#### DO THIS:
Render the lines from the one containing "genus: Turdus" through the last line as a JSON list of strings, one string per line, both ends included and blank lines omitted.

Start

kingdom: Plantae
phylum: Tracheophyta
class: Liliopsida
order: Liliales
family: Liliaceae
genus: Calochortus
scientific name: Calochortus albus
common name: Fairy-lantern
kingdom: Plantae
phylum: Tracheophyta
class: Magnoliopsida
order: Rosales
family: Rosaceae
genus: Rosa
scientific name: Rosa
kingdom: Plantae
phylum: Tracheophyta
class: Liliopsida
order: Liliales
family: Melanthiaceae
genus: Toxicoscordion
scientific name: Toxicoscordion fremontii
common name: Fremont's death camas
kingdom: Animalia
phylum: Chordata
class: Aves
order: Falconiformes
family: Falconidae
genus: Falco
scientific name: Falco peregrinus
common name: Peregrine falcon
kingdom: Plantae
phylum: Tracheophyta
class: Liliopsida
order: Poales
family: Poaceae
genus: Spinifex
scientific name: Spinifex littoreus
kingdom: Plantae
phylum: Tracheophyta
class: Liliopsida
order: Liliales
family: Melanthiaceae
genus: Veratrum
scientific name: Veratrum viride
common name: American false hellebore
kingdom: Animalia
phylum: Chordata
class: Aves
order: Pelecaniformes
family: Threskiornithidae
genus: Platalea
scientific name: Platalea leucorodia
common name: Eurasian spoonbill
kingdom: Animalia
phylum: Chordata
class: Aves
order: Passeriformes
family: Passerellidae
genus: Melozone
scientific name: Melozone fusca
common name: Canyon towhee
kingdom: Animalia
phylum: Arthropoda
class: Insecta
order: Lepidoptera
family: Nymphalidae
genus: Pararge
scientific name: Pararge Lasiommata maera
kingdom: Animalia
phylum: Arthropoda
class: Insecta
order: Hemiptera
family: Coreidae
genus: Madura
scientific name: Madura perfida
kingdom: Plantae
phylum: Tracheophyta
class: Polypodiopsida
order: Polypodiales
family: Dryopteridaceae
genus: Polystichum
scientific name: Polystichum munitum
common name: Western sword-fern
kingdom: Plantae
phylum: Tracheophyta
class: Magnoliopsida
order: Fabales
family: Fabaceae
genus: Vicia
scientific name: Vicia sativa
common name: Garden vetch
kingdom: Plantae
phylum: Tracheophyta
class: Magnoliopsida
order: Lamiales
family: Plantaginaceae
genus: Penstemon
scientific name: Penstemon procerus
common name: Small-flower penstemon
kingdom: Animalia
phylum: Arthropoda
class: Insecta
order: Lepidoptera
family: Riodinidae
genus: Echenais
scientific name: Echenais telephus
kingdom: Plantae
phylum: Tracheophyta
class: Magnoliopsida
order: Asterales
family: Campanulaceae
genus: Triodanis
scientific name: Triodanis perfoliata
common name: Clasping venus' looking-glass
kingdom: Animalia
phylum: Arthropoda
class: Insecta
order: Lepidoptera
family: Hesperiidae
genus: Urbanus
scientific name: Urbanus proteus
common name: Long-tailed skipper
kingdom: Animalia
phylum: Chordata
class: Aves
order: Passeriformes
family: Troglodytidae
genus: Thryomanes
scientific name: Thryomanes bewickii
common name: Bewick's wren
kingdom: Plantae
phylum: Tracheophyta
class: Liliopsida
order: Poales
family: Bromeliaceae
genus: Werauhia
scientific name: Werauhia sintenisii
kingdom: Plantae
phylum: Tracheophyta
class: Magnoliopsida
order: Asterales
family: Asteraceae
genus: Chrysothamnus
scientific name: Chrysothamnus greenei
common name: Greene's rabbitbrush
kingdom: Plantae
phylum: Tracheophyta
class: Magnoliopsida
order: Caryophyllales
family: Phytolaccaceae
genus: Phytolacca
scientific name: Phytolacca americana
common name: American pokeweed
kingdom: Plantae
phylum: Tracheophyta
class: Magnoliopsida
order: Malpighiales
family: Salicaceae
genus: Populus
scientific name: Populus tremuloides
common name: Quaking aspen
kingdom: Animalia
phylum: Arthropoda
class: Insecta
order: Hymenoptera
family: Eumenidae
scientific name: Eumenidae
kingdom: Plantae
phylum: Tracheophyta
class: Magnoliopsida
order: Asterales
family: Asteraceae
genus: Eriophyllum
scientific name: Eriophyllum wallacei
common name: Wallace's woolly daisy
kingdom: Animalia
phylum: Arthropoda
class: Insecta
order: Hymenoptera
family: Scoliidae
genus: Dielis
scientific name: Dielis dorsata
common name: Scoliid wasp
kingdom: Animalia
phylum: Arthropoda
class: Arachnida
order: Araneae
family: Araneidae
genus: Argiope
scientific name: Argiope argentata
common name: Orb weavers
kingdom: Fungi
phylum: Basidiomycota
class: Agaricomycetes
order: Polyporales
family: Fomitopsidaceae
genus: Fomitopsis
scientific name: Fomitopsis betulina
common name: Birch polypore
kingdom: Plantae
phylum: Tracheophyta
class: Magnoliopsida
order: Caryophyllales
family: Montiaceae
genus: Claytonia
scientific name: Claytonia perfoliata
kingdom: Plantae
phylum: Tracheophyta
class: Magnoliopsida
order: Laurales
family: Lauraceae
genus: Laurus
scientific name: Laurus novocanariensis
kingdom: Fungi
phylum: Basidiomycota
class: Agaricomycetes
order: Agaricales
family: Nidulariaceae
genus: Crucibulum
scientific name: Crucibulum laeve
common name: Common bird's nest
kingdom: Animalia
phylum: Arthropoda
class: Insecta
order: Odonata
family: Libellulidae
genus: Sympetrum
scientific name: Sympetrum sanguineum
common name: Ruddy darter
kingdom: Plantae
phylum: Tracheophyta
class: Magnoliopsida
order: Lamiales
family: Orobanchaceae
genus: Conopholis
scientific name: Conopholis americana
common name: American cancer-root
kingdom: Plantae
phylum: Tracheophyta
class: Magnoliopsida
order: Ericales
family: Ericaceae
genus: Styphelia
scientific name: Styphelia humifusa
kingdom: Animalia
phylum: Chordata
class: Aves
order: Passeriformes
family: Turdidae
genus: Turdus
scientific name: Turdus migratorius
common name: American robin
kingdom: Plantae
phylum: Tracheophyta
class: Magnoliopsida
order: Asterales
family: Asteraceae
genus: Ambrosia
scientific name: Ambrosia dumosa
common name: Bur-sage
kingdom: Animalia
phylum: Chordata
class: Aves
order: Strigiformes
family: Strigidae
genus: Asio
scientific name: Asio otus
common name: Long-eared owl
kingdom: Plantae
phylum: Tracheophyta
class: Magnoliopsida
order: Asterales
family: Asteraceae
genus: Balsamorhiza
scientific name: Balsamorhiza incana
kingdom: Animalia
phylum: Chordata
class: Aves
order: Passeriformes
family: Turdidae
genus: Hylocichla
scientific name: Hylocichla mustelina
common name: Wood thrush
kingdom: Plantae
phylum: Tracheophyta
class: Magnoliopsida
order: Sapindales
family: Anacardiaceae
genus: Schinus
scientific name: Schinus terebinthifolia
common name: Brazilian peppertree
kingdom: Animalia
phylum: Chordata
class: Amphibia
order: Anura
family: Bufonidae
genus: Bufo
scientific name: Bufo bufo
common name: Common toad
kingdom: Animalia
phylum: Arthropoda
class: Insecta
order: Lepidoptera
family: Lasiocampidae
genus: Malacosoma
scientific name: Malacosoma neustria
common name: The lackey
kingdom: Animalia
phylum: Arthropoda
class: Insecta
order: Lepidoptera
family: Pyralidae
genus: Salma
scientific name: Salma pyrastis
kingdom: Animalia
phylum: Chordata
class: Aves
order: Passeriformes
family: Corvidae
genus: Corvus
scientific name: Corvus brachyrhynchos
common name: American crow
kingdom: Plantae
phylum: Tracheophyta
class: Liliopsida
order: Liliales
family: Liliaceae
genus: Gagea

End

#### THE RESPONSE:
[
  "genus: Turdus",
  "scientific name: Turdus migratorius",
  "common name: American robin",
  "kingdom: Plantae",
  "phylum: Tracheophyta",
  "class: Magnoliopsida",
  "order: Asterales",
  "family: Asteraceae",
  "genus: Ambrosia",
  "scientific name: Ambrosia dumosa",
  "common name: Bur-sage",
  "kingdom: Animalia",
  "phylum: Chordata",
  "class: Aves",
  "order: Strigiformes",
  "family: Strigidae",
  "genus: Asio",
  "scientific name: Asio otus",
  "common name: Long-eared owl",
  "kingdom: Plantae",
  "phylum: Tracheophyta",
  "class: Magnoliopsida",
  "order: Asterales",
  "family: Asteraceae",
  "genus: Balsamorhiza",
  "scientific name: Balsamorhiza incana",
  "kingdom: Animalia",
  "phylum: Chordata",
  "class: Aves",
  "order: Passeriformes",
  "family: Turdidae",
  "genus: Hylocichla",
  "scientific name: Hylocichla mustelina",
  "common name: Wood thrush",
  "kingdom: Plantae",
  "phylum: Tracheophyta",
  "class: Magnoliopsida",
  "order: Sapindales",
  "family: Anacardiaceae",
  "genus: Schinus",
  "scientific name: Schinus terebinthifolia",
  "common name: Brazilian peppertree",
  "kingdom: Animalia",
  "phylum: Chordata",
  "class: Amphibia",
  "order: Anura",
  "family: Bufonidae",
  "genus: Bufo",
  "scientific name: Bufo bufo",
  "common name: Common toad",
  "kingdom: Animalia",
  "phylum: Arthropoda",
  "class: Insecta",
  "order: Lepidoptera",
  "family: Lasiocampidae",
  "genus: Malacosoma",
  "scientific name: Malacosoma neustria",
  "common name: The lackey",
  "kingdom: Animalia",
  "phylum: Arthropoda",
  "class: Insecta",
  "order: Lepidoptera",
  "family: Pyralidae",
  "genus: Salma",
  "scientific name: Salma pyrastis",
  "kingdom: Animalia",
  "phylum: Chordata",
  "class: Aves",
  "order: Passeriformes",
  "family: Corvidae",
  "genus: Corvus",
  "scientific name: Corvus brachyrhynchos",
  "common name: American crow",
  "kingdom: Plantae",
  "phylum: Tracheophyta",
  "class: Liliopsida",
  "order: Liliales",
  "family: Liliaceae",
  "genus: Gagea"
]